The timeless legend of “Cyrano” never goes out of style, and with Joe Wright’s gorgeous new take on the classic story, a new generation will get a chance to discover this unique love story that’s been told throughout the ages. First-time screenwriter Erica Schmidt adapted her own stage musical of “Cyrano,” an experience that she calls “surreal,” and one that happened very quickly.

“It’s a big balancing act, taking something from the stage and bringing it to the screen, and I wanted Roxanne to have more agency,” she says. “I also wondered what would happen if music became the heartbeat for the piece. It’s a beautiful story, and Joe wanted a baroque setting and style, with a heightened sense of language.”

Psychological drama “Spencer” takes an intense look at Princess Diana during a pivotal weekend in her life, exploring her mindset as she decided to leave Prince Charles. The dream-come-true idea of being the one woman to be picked to become a princess is casually shattered by Steven Knight’s highly focused screenplay and Pablo Larraín’s always probing direction, resulting in a work that presents a harrowing view of what many women might feel as a story book moment.

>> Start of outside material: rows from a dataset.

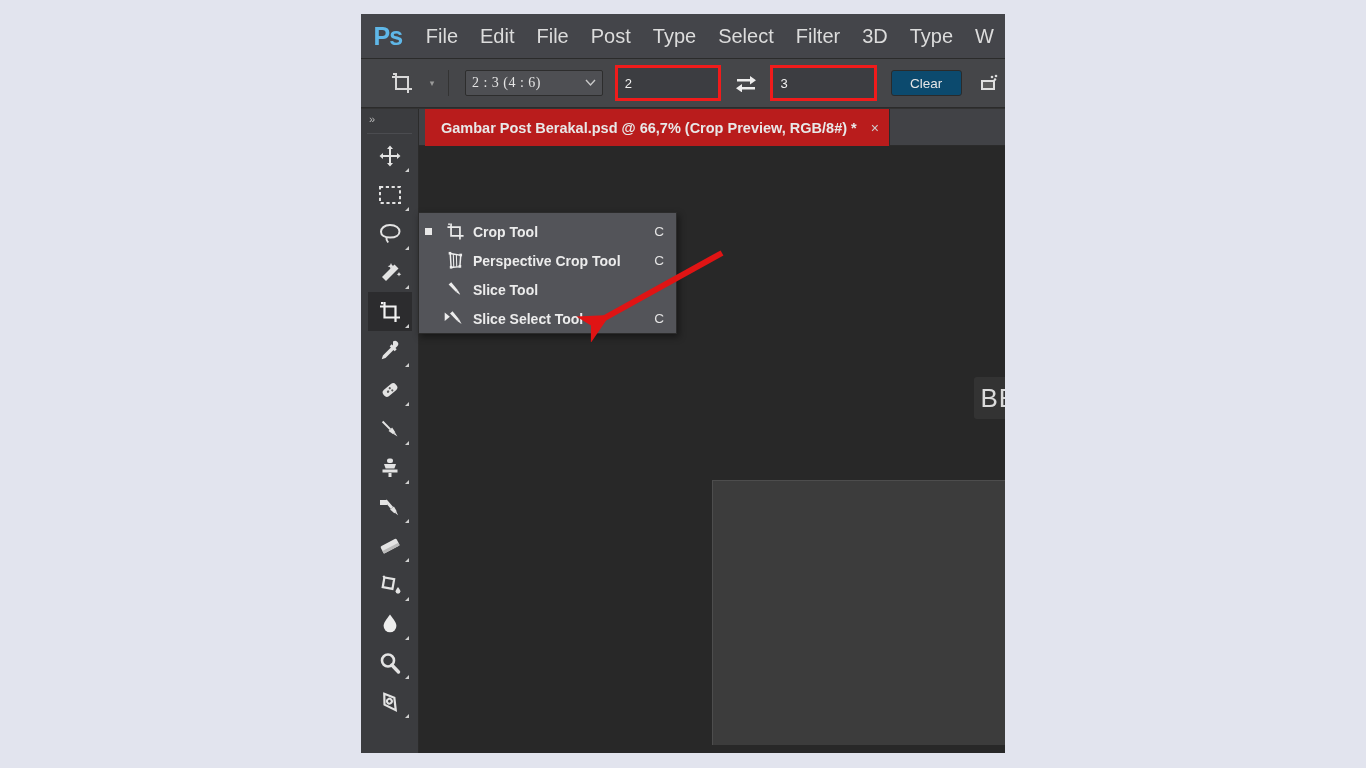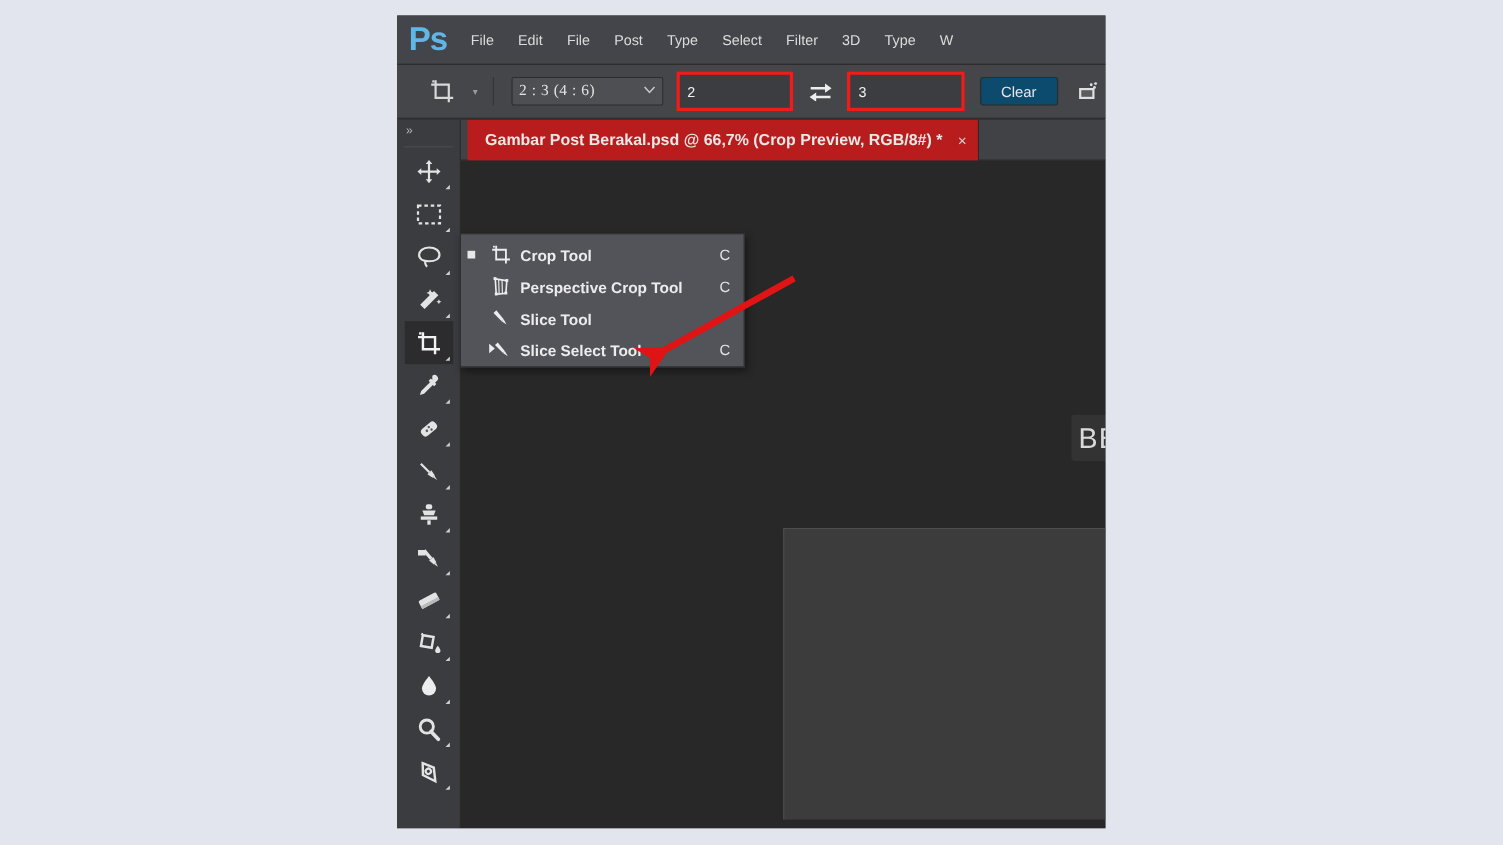--- a/index.html
+++ b/index.html
@@ -22,28 +22,28 @@
   
   #menubar {
     position: absolute; left: 0; top: 0;
     width: 100%; height: 44px;
     background: #44454a;
     display: flex; align-items: center;
   }
   #ps-logo {
     width: 56px; height: 44px;
     display: flex; align-items: center; justify-content: center;
-    font-size: 30px; font-weight: bold;
+    font-size: 25px; font-weight: bold;
     color: #5fb7e8; letter-spacing: -1px;
     font-family: "Liberation Sans", sans-serif;
   }
   .menu-item {
     padding: 0 11px; height: 44px;
     display: flex; align-items: center;
-    color: #dcdcdc; font-size: 13px;
+    color: #dcdcdc; font-size: 20px;
     white-space: nowrap;
     cursor: default;
   }
 
   
   #optionsbar {
     position: absolute; left: 0; top: 44px;
     width: 100%; height: 50px;
     background: #454649;
     border-top: 1px solid #2b2b2b;

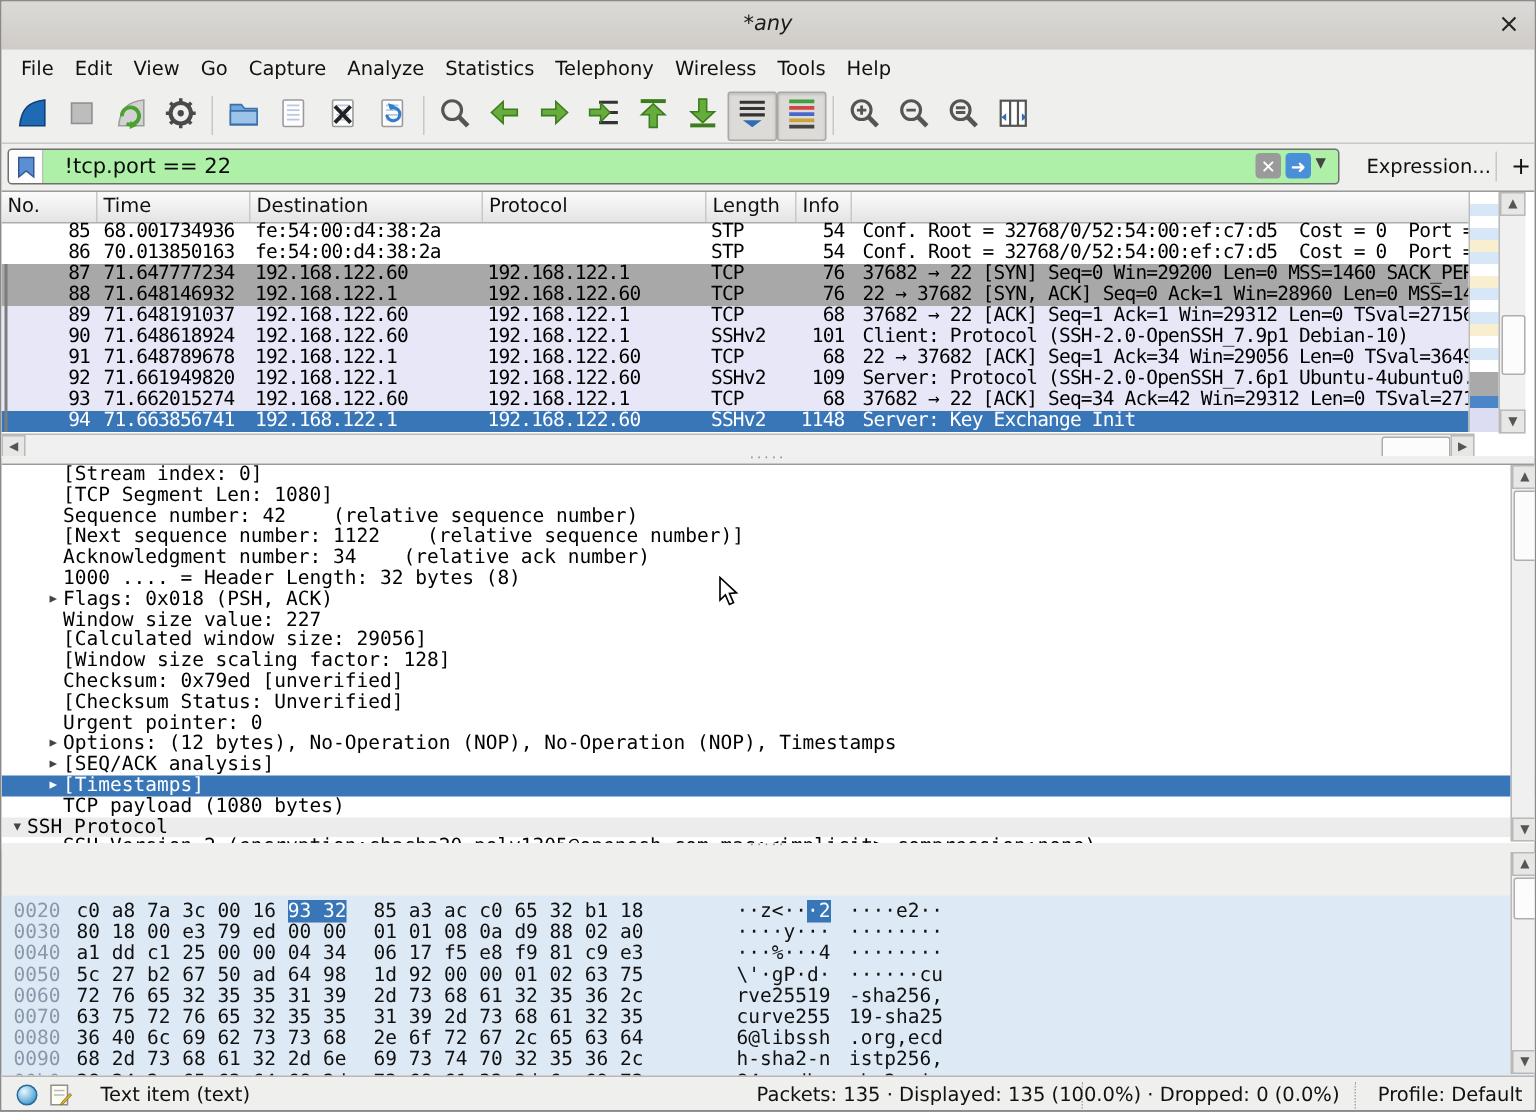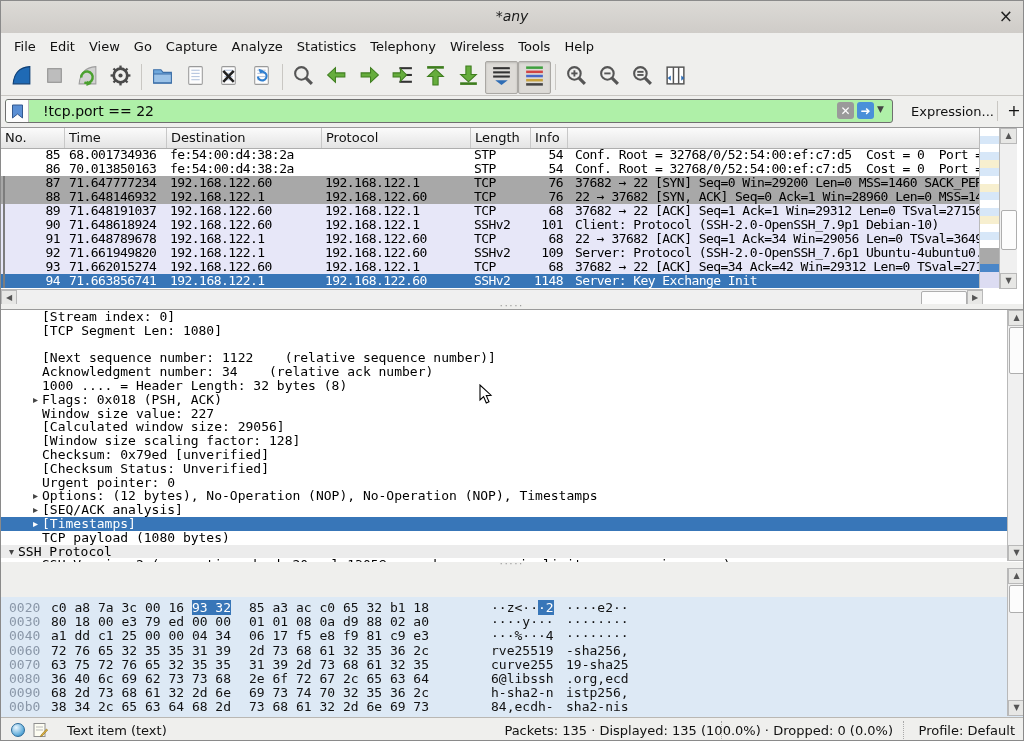--- a/index.html
+++ b/index.html
@@ -451,21 +451,21 @@
       <div class="thumb" style="left:920px;width:44px;"></div>
       <div class="arr" style="right:0;">▶</div>
     </div>
   </div>
 
   <div class="split" style="top:303px;">·····</div>
 
   <div class="details" id="details">
       <div class="dline"><span class="darrow ind1"></span><span>[Stream index: 0]</span></div>
       <div class="dline"><span class="darrow ind1"></span><span>[TCP Segment Len: 1080]</span></div>
-      <div class="dline"><span class="darrow ind1"></span></div>
+      <div class="dline"><span class="darrow ind1"></span><span>Sequence number: 42    (relative sequence number)</span></div>
       <div class="dline"><span class="darrow ind1"></span><span>[Next sequence number: 1122    (relative sequence number)]</span></div>
       <div class="dline"><span class="darrow ind1"></span><span>Acknowledgment number: 34    (relative ack number)</span></div>
       <div class="dline"><span class="darrow ind1"></span><span>1000 .... = Header Length: 32 bytes (8)</span></div>
       <div class="dline"><span class="darrow ind1">▸</span><span>Flags: 0x018 (PSH, ACK)</span></div>
       <div class="dline"><span class="darrow ind1"></span><span>Window size value: 227</span></div>
       <div class="dline"><span class="darrow ind1"></span><span>[Calculated window size: 29056]</span></div>
       <div class="dline"><span class="darrow ind1"></span><span>[Window size scaling factor: 128]</span></div>
       <div class="dline"><span class="darrow ind1"></span><span>Checksum: 0x79ed [unverified]</span></div>
       <div class="dline"><span class="darrow ind1"></span><span>[Checksum Status: Unverified]</span></div>
       <div class="dline"><span class="darrow ind1"></span><span>Urgent pointer: 0</span></div>
@@ -483,20 +483,21 @@
   </div>
 
   <div class="split" style="top:561px;">·····</div>
 
   <div class="bytes">
     <div class="bytes-pad"></div>
     <div id="hexrows">
         <div class="hrow"><span class="hoff">0020</span><span class="hx1"><span>c0 a8 7a 3c 00 16 </span><span class="hl">93 32</span></span><span class="hx2">85 a3 ac c0 65 32 b1 18</span><span class="ha1"><span>··z&lt;··</span><span class="hl">·2</span></span><span class="ha2">····e2··</span></div>
         <div class="hrow"><span class="hoff">0030</span><span class="hx1">80 18 00 e3 79 ed 00 00</span><span class="hx2">01 01 08 0a d9 88 02 a0</span><span class="ha1">····y···</span><span class="ha2">········</span></div>
         <div class="hrow"><span class="hoff">0040</span><span class="hx1">a1 dd c1 25 00 00 04 34</span><span class="hx2">06 17 f5 e8 f9 81 c9 e3</span><span class="ha1">···%···4</span><span class="ha2">········</span></div>
+        <div class="hrow"><span class="hoff">0050</span><span class="hx1">5c 27 b2 67 50 ad 64 98</span><span class="hx2">1d 92 00 00 01 02 63 75</span><span class="ha1">\'·gP·d·</span><span class="ha2">······cu</span></div>
         <div class="hrow"><span class="hoff">0060</span><span class="hx1">72 76 65 32 35 35 31 39</span><span class="hx2">2d 73 68 61 32 35 36 2c</span><span class="ha1">rve25519</span><span class="ha2">-sha256,</span></div>
         <div class="hrow"><span class="hoff">0070</span><span class="hx1">63 75 72 76 65 32 35 35</span><span class="hx2">31 39 2d 73 68 61 32 35</span><span class="ha1">curve255</span><span class="ha2">19-sha25</span></div>
         <div class="hrow"><span class="hoff">0080</span><span class="hx1">36 40 6c 69 62 73 73 68</span><span class="hx2">2e 6f 72 67 2c 65 63 64</span><span class="ha1">6@libssh</span><span class="ha2">.org,ecd</span></div>
         <div class="hrow"><span class="hoff">0090</span><span class="hx1">68 2d 73 68 61 32 2d 6e</span><span class="hx2">69 73 74 70 32 35 36 2c</span><span class="ha1">h-sha2-n</span><span class="ha2">istp256,</span></div>
         <div class="hrow"><span class="hoff">00b0</span><span class="hx1">38 34 2c 65 63 64 68 2d</span><span class="hx2">73 68 61 32 2d 6e 69 73</span><span class="ha1">84,ecdh-</span><span class="ha2">sha2-nis</span></div>
       </div>
   </div>
   <div class="vs" style="left:1006px;top:567px;height:148px;">
     <div class="arr" style="top:0;">▲</div>
     <div class="thumb" style="top:17px;height:26px;"></div>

“I did want it to be a fairy tale,” Knight says. “But it’s very dark. Ultimately, all fairy tales are really horror stories. They involve entrapment and pursuit, and this one is no exception. It’s a horror story with a happy ending, and I wanted the audience to enter the mind of a princess who essentially had to escape from a haunted castle.”

He adds that “instead of reading books and watching films and documentaries about Diana, I wanted first-hand accounts from the people who were there that weekend. I wanted to hear about any event, big or small, that might have occurred, which then allowed me the freedom to do what I needed to do as a writer. I wanted to present a Diana who was observing, rather than being observed.”